PARIS Nov 28 If you happen to be not a hunter or a target shooter, it’s almost not possible to buy a gun legally in France. But the country’s strict gun handle laws are not adequate to preserve deadly weapons out of the hands of Islamist militants.
Gaps in the current laws, light sentences, and the absence of a European agency like the U.S. Bureau of Alcohol, Tobacco, Firearms and Explosives (ATF), with its billion-dollar budget and thousands of agents, are the principal problems facing France and its neighbors as they concentrate on tackling gun trafficking in the wake of the Nov. 13 attacks in Paris, authorities mentioned.
The coordinated attacks, which killed 130 folks, had a cross-border dimension. Two of the suicide bombers lived in Belgium and German police arrested a man who, according to a newspaper, may possibly have sold the militants their guns.
“We need a European ATF,” stated Jean-Charles Antoine, a researcher at the French Institute of Geopolitics and author of two books on arms trafficking. “Gun trafficking usually turns on the require for guns. And right now terrorists need guns.”
France currently has some of the strictest gun laws in the globe. Automatic weapons are banned, although numerous other guns demand government authorization and a medical exam, along with a permit from a hunting or sport shooting federation.
The public is normally supportive of the laws, despite the fact that their attitudes getting changed dramatically over the decades, stated Paris lawyer Laurent-Franck Lienard. “Thirty years ago, France was a country where every person had guns and it was considered regular,” he mentioned.
The issue with challenging laws, Lienard mentioned, is that “they only apply to these who stick to them.” Illegal weapons are one more matter. Lienard said that Balkan gangsters used to handle the flow of guns in France in the 1990s. Today, there is a huge trade in the theft of legally-held guns.
There are an estimated 15 million legal and illegal guns circulating in France, according to Antoine of the French Institute of Geopolitics. Of those he stated up to 15,000 may be “weapons of war.”
But with comparatively couple of gun crimes compared to countries like the United States, European authorities have paid gun trafficking scant interest. “For the last 20 years we have worked mainly on drugs,” Antoine said.
In a striking coincidence, France’s answer to the issue came on the really day of the Nov. 13 attacks. That morning, Interior Minister Bernard Cazeneuve announced a national strategy to counter illegal guns, citing worsening gang violence and terrorism. “Terrorists are more effortlessly obtaining the guns they want to carry out their planned attacks,” he said.
The strategy will contain a database to map trafficking networks, modeled following one particular employed for drugs, and a unit to collect intelligence on Balkan-French gun pipelines. It would also give police more powers to perform undercover and track sellers or purchasers on the Internet, he stated at the time.
It is unclear no matter whether further measures are becoming studied in the wake of the attacks. Spokespeople for France’s Interior Ministry and the National Police declined to comment for this report.
INTELLIGENCE
Researchers say the challenge with gun-trafficking is gathering intelligence on networks before any attacks.

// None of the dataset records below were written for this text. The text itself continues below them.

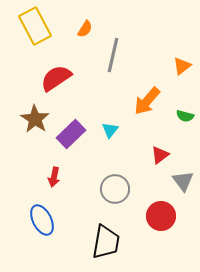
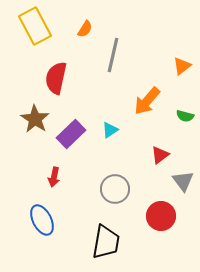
red semicircle: rotated 44 degrees counterclockwise
cyan triangle: rotated 18 degrees clockwise
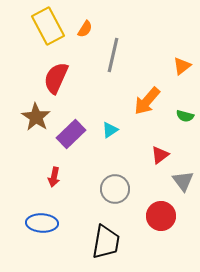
yellow rectangle: moved 13 px right
red semicircle: rotated 12 degrees clockwise
brown star: moved 1 px right, 2 px up
blue ellipse: moved 3 px down; rotated 60 degrees counterclockwise
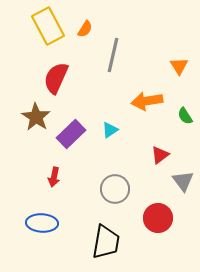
orange triangle: moved 3 px left; rotated 24 degrees counterclockwise
orange arrow: rotated 40 degrees clockwise
green semicircle: rotated 42 degrees clockwise
red circle: moved 3 px left, 2 px down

Nils Duquet, an arms researcher for the Flemish Parliament in Brussels, stated legislators may have to rethink the mandate of Europol, a police agency primarily based in The Hague that supports details exchange in between national police forces. Europol currently does not have the mandate to carry out investigations itself.
“Do we want that, or some kind of European police force set up to deal with transnational difficulties, such as arms trafficking and terrorism?” he asked.
In the U.S., the ATF assists perform this role, enforcing gun laws and targeting illegal trafficking. Designed in 1972, the agency investigated far more than 23,000 firearms situations and performed 360,000 traces last year.
The agency has practically 2,500 unique agents and a price range of $ 1.two billion, a far cry from the resources available in Europe, Antoine stated.
France has a section of police officers inside its organized crime unit assigned to trafficking, as do other European countries, but their numbers are comparatively handful of, he mentioned.
In the speech announcing the plan, Cazeneuve said he would boost maximum penalties for possessing the deadliest guns, from three to 5 years. Lienard, the Paris lawyer, mentioned judges in France rarely give jail terms longer than a single or two years.
“They need to be getting 30 years. They are selling death!” he mentioned.
Deactivated guns could also pose a threat. There are gaps in the law that enable these guns from nations such as Slovakia, which has lax rules on decommissioning, to be sold in France, Antoine stated. These weapons can be very easily reconverted into live fire weapons – a situation that played out for the duration of attacks in Paris last January.
On Nov. 18, the European Commission accelerated proposals to tighten gun laws on the continent, and announced harmonized policies for deactivating guns, to take impact in three months.